A not-so-pleasant communal twist to this identification indicates that two birds might be killed with one stone — the process of building up a supportive middle class also panders to its perceived prejudices by ridiculing and denigrating what the Bharatiya Janata Party sees as the adversary. As a result, there is a much sharper awareness now among urban Hindus of the Muslim presence in their midst. Whispers of motorcyclists without helmets, the alleged proliferation of mosques and shrines or ubiquitous burqas and beards in smart shopping malls are reminders of the warning that the last ten years were a “trailer” for momentous developments.

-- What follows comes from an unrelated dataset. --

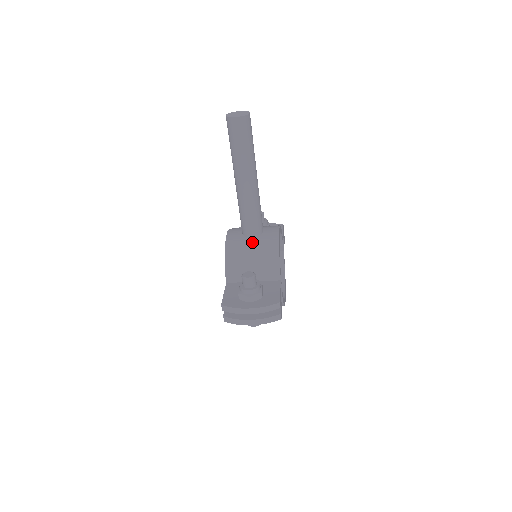
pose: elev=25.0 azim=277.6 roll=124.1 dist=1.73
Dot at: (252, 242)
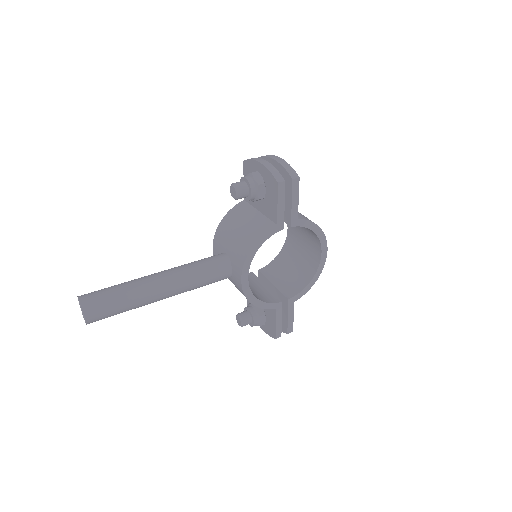
Dot at: (230, 280)
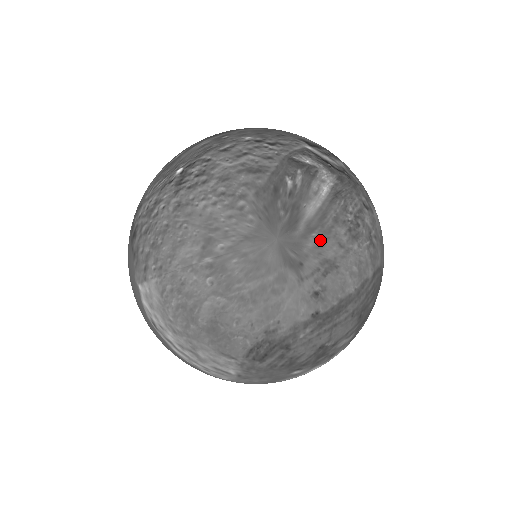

The ‘Mian’ appellation mocked Sonia Gandhi’s former political secretary, Ahmedbhai Mohammedbhai Patel. So did the ‘shehzada’ tag for Rahul Gandhi and identifying the Muslim League with the Congress. More explicit complaints about the so-called ‘tukde tukde gang’, allegations of belittling the ‘sanatan dharma’ and constant complaints of ‘appeasement’ bring secularism into contempt and stoke the fears that led to Partition.

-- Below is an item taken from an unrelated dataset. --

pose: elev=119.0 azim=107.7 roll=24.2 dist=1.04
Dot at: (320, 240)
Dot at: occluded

Such jibes take no note of the fact that Muslims comprise nearly 11% of the population. Whether all Hindus like them or not, whether or not some Muslims are illegal immigrants, and however irksome some Hindus might find certain Muslim customs and practices, the reality is that Asaduddin Owaisi and Yogi Adityanath are both as much a part of the Indian scene as the surf of two seas that pound the Malaysian sands. A modus vivendi is essential to avoid a repetition of 1947.